You probably assume that someone can only see what's on your computer screen by looking at it. But a team of researchers has found that they can glean a surprising amount of information about what a monitor displays by listening to and analyzing the unintended, ultrasonic sounds it emits.
The technique, presented at the Crypto 2018 conference in Santa Barbara on Tuesday, could allow an attacker to initiate all sorts of stealthy surveillance by analyzing livestreams or recordings taken near a screen—say from a VoIP call or video chat. From there, the attacker could extract information about what content was on the monitor based on acoustic leakage. And though distance degrades the signal, especially when using low quality microphones, the researchers could still extract monitor emanations from recordings taken as far as 30 feet away in some cases.

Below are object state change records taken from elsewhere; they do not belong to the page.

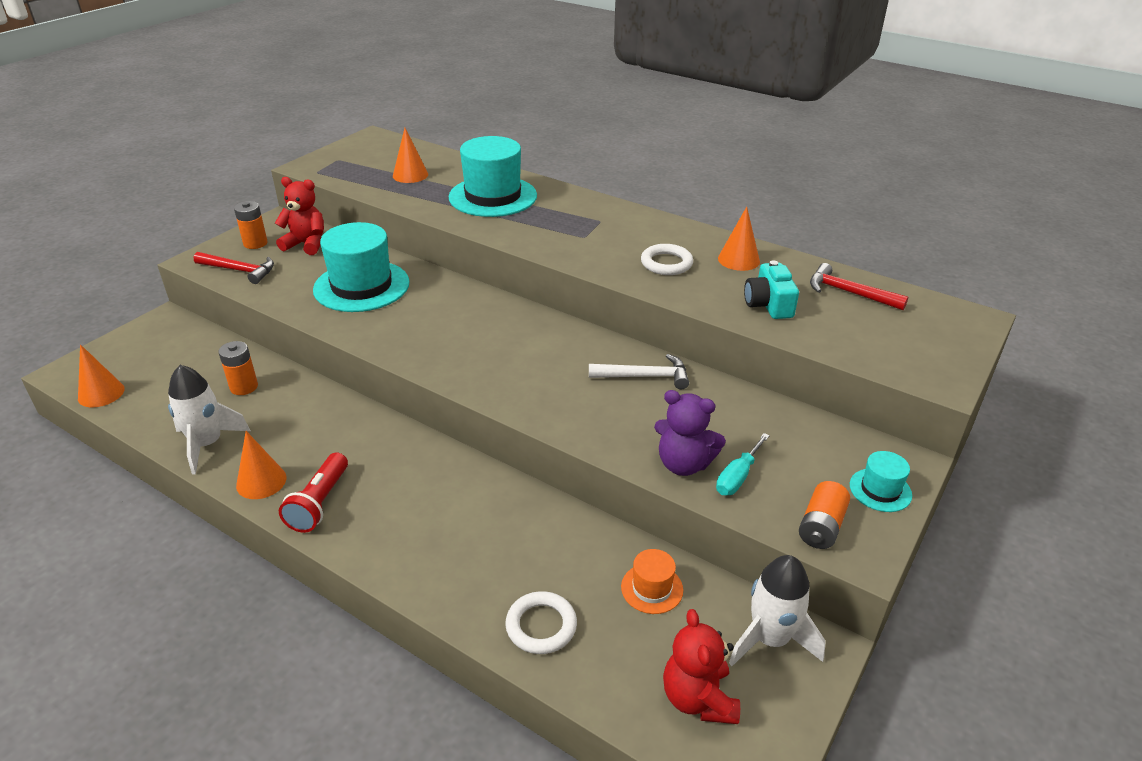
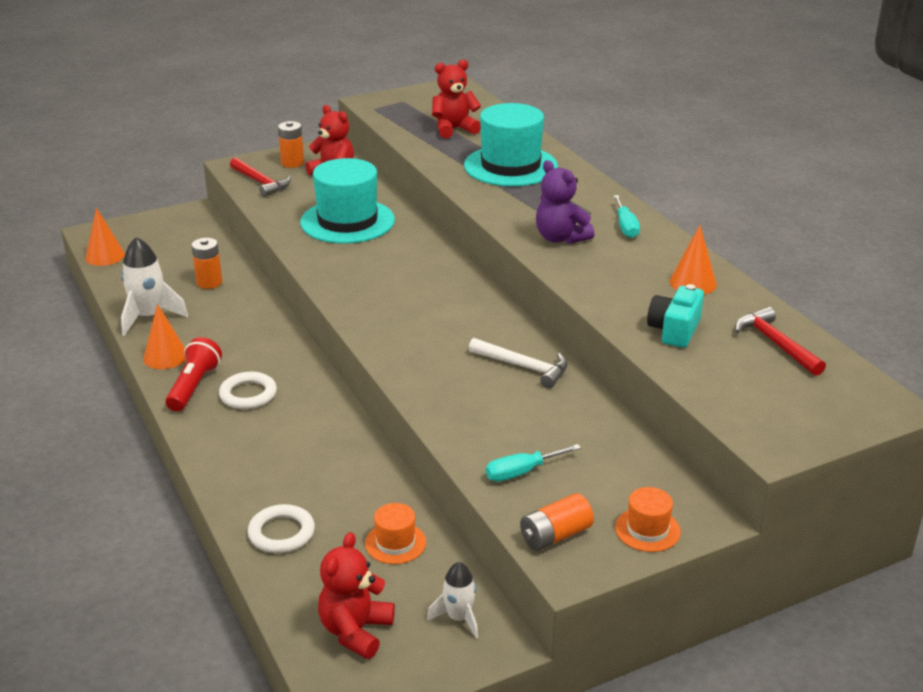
camera: 30 degrees right, 5 degrees down
red flashlight [279,452,348,533] -> red flashlight turned 150 degrees clockwise [165,337,222,412]
orange cone [393,128,428,183] -> red teddy bear [432,60,481,138]
white ring [641,244,693,275] -> white ring moved to [219,372,277,409]
purple teddy bear [654,390,726,476] -> purple teddy bear moved to [536,160,594,244]
white rocket [729,555,826,666] -> white rocket [427,562,478,639], size x0.60
turquoise hat [850,451,912,512] -> orange hat [615,487,681,552]
none -> turquoise screwdriver [613,195,640,238]

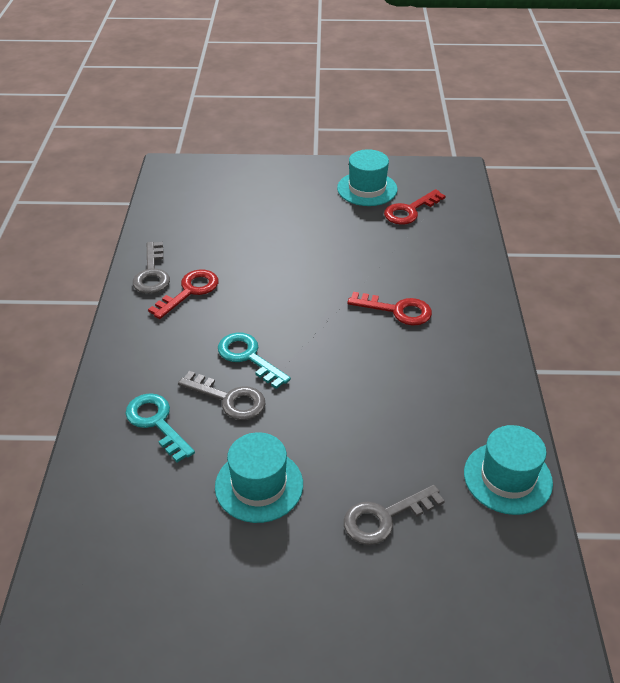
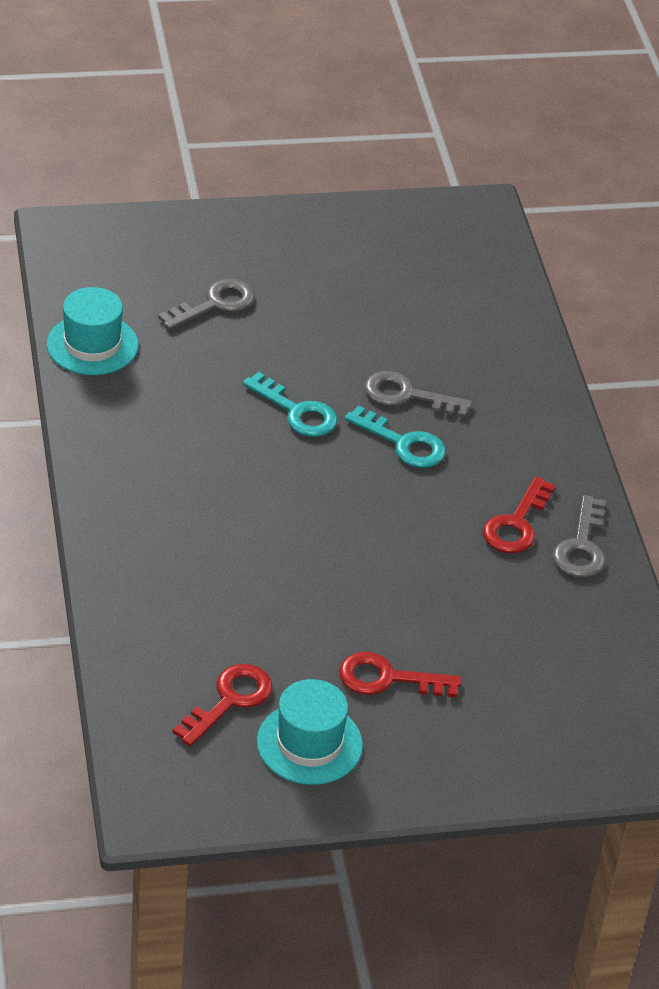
camera: 165 degrees right, 0 degrees up
turquoise key [125,393,195,462] -> turquoise key moved to [243,372,338,437]
grey key [133,242,170,294] -> grey key turned 150 degrees counterclockwise [552,495,606,578]
turquoise hat [215,432,303,523] -> none
red key [347,292,432,326] -> red key moved to [339,651,461,697]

"I think there's a lesson here about being attuned to the unexpected in our physical environment and understanding the physical mechanisms that are behind these gadgets that we use," says Eran Tromer, a cryptography and systems security researcher at Tel Aviv University and Columbia University, who participated in the research. The acoustic leaks are "a phenomena that in this case was not intended by the designers, but it's there and therefore forms a security vulnerability."
The attack is possible because of what's known as a "physical side channel," data exposure that comes not from a software bug, but from inadvertent interactions that leak information between a computer's hardware and the data it processes. In the case of the monitor investigation, the researchers—who also include Daniel Genkin of University of Michigan, Mihir Pattani of University of Pennsylvania, and Roei Schuster of Tel Aviv University and Cornell Tech—found that the power supply boards in many screens emit a high-pitched or inaudible whine as they work to modulate current. That whine changes based on varying power demands from a screen's content-rendering processor. This connection between user data and the physical system creates an unforeseen opportunity for snooping.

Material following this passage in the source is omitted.